Muitas práticas de trabalho popular desenvolvidas por grupos de mediação ajudam muito no surgimento ou o fortalecimento de grupos e modos de participação popular orgânica. Modos de participação política em que a classe na comunidade explicita os seus interesses, define os seus caminhos enfrenta as suas próprias divisões, os seus impasses, e estabelece as suas metas. Modos de participação que, superando as formas tradicionais defasadas de vida e representação da vida comunitária, resistem aos esforços de modernização dos programas manipuladores, e coexistem com aqueles que colocam a educação, por exemplo, como um trabalho a serviço dos movimentos populares (BRANDÃO, p. 116, grifo do autor).

No capitalismo, o trabalho assalariado e as formas de precarização de trabalho revelam- se como experiências de despoderamento e de incremento da tendência do sistema a dividir o mundo entre poderosos e submissos (ARRUDA, 2009). A educação popular, ao propor a reinvenção de novas relações humanas, pode ser um importante instrumento nos processos de libertação desses sujeitos e de toda sociedade. Isto acontece porque a educação popular “propõe-se desvendar com o trabalhador os mecanismos e a lógica deste processo alienador e desagregador, como ponto de partida para a criação de uma nova lógica” (ARRUDA, 2009, p. 66), que seja integradora, autonomizadora, colaborativa e solidária.

No cenário atual, a educação popular retoma valor e sentido, porque é necessário recuperar o poder da educação como um instrumento de transformação social.
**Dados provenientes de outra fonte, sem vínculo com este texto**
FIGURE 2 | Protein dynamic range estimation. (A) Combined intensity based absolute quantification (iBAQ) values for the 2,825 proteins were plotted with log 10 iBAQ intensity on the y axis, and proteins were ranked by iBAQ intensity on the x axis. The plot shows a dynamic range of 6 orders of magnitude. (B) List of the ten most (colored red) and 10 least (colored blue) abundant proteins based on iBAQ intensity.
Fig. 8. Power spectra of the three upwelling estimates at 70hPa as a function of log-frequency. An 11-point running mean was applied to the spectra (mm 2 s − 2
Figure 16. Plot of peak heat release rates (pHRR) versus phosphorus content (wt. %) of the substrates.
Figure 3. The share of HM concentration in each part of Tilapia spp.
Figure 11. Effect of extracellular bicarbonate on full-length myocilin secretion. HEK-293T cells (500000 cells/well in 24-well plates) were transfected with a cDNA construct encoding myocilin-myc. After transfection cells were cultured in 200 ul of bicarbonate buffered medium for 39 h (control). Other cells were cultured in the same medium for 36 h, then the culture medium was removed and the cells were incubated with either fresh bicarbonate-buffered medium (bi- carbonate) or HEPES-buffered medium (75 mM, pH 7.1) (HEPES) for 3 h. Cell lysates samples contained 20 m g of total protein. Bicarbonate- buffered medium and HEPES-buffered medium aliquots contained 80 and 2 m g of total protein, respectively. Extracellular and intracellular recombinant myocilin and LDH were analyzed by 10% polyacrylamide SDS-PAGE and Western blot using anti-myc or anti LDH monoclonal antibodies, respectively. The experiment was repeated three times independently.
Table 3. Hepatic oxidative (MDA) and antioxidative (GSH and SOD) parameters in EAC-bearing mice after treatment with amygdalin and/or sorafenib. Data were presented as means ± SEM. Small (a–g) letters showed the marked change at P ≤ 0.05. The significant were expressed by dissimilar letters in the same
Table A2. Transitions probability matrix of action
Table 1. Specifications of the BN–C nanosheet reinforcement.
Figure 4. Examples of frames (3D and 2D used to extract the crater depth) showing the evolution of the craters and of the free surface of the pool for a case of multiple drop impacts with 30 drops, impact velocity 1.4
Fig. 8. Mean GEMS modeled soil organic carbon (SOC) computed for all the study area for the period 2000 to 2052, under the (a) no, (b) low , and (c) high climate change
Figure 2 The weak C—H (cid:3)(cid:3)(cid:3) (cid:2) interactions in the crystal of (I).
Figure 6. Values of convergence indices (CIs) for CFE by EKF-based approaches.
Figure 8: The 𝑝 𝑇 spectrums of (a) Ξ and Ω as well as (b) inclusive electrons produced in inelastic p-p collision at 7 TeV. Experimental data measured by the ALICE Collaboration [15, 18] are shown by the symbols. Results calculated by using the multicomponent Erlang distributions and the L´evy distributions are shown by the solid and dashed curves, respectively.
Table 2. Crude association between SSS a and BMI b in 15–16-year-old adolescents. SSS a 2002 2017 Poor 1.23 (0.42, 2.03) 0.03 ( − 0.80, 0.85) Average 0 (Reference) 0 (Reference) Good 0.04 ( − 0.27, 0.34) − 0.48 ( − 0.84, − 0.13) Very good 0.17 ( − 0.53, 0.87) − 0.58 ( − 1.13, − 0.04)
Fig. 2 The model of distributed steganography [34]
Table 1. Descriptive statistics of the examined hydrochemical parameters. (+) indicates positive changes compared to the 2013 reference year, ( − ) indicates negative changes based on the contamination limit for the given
Esse novo cenário requer uma revisão profunda do sentido e método que tem caracterizado a educação popular para que ela seja utilizada como estratégia de construção da participação popular para reorientação da vida social. Pela via da educação popular, os humanos e os grupos são trabalhados pedagogicamente para serem capazes de analisar criticamente a realidade e aperfeiçoar as estratégias de luta e de enfrentamento. Assim, a superação de um dado problema social acontece com a ampliação dos esforços de interação cultural e de negociação

entre os diversos sujeitos envolvidos para construir de forma compartilhada o conhecimento e a organização política. Isto é possível mediante as práticas pedagógicas desenvolvidas pela educação popular.